While suicide isn't always tied to depression, the two issues frequently overlap. Of the roughly 20% of Americans who have a mental illness, close to two-thirds are estimated to have gone at least a year without treatment.
That reality has led startup founders like Tom Insel, who once led the National Institutes of Mental Health and now heads a company called Mindstrong Health, to attempt to create solutions.
"We don't have objective, precise measures of mental health like we do for diabetes or hypertension," Insel told Business Insider last month. He hopes a new app will help solve that problem.
Here are six app-based services that are working to address these problems.
With backing from Olympic swimmer Michael Phelps, a company called Medibio is using sleep and heart rate data from your Fitbit or Apple Watch to spot a depressive episode.

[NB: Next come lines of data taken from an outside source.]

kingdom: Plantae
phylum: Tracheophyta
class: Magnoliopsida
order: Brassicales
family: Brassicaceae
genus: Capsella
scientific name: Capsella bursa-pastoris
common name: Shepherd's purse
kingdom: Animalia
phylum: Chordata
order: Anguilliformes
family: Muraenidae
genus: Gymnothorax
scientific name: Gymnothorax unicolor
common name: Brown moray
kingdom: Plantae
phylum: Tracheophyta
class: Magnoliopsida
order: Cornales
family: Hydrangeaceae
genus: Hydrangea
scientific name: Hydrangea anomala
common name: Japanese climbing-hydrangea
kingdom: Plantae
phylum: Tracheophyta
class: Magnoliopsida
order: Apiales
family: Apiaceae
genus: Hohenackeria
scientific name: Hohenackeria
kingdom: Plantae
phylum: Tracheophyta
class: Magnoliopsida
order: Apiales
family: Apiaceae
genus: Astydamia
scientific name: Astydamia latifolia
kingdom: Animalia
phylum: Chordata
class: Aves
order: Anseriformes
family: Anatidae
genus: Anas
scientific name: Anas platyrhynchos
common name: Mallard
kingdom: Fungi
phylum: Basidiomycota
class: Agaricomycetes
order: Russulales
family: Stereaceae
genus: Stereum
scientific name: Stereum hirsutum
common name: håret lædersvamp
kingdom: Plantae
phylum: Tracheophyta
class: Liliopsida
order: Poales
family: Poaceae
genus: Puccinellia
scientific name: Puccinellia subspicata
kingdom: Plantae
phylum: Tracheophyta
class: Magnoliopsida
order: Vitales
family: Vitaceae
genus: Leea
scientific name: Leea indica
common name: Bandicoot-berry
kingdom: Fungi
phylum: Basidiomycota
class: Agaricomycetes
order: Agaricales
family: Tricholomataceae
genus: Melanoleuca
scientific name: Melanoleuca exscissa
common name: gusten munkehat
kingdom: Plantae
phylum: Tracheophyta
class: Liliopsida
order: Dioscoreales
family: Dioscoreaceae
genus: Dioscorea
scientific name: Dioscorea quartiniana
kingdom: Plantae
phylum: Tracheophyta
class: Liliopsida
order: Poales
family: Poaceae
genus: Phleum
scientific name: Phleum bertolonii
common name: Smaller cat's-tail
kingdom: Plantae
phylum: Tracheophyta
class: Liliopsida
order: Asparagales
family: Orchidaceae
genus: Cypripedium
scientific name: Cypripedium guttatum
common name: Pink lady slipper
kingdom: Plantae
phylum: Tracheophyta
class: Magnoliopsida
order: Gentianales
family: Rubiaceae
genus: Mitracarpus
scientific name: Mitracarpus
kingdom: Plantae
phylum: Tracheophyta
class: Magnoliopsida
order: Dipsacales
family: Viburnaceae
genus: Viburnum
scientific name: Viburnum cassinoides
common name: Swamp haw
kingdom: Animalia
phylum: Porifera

Despite racking up 28 Olympic medals — an unparalleled achievement that made swimmer Michael Phelps the most recognized Olympian in US history — Phelps was fighting powerful episodes of depression that led him to contemplate taking his own life.
"I straight wanted to die," Phelps told CNN's David Axelrod on a recent episode of The Axe Files podcast.
Phelps' personal struggle spurred him to join the board of a 23-year-old company called Medibio. The group has a bold goal: to create a tool that can detect mental illness objectively, without relying on mercurial measures like questionnaires.
"The problem with mental health today is that there's no objective diagnosis," Jack Cosentino, Medibio's CEO, told Business Insider in June.
In contrast to that approach, Medibio uses your wearable and smartphone to collect data on measurable health factors like your heart rate and sleep. The data is fed into an app which gives you a numerical score showing whether you're likely to be entering into a period of high-stress or mental vulnerability.
A version of Medibio's technology is already available to consumers, but the company is also working on a more advanced version of the app that could detect depression. Medibio presented that new version to the Food and Drug Administration last month.
Mindstrong Health's approach is to analyze how you type and scroll on your phone to detect mental illness.
Mindstrong Health, the Silicon Valley startup led by former National Institutes of Mental Health director Tom Insel, is working on pinpointing mental illness by collecting data on how you type, tap, and scroll on your smartphone.
Mindstrong's app, which hasn't yet been finalized, is designed to run in the background of your smartphone and pick up on how long you take to find something from a list like your contacts, which way you scroll, and how quickly you type.
The company calls this "digital phenotyping."
Mindstrong hasn't yet revealed how the ways you use your phone could indicate a particular condition, and the startup is still exploring the direction it might take its product. But Insel said they may first make the app available to an internal group of psychiatrists and social workers in the company who will work with several hundred patients to see how the platform works in real time.
"We have a passive, objective way of measuring how you're thinking that takes advantage of a technology that all of us are using all the time," Insel said.
Wall Street's favorite meditation app, Headspace, is working on a prescription-strength version of the app.
The $250 million mindfulness app company Headspace has plans to turn meditation into medicine.
A favorite self-improvement tool in Silicon Valley and on Wall Street, the app already has 30 million users. In June, by way of a new subsidiary called Headspace Health, the company announced that it will soon be rolling out a handful of prescription-grade meditation tools.
Headspace has not yet revealed which specific health condition the product is intended to treat, but Megan Jones Bell, the company's chief science officer, told Business Insider last month that it would "likely surprise a lot of people."
Headspace is starting clinical trials of the tool this summer. The company aims to get FDA approval for its first digital health product by 2020.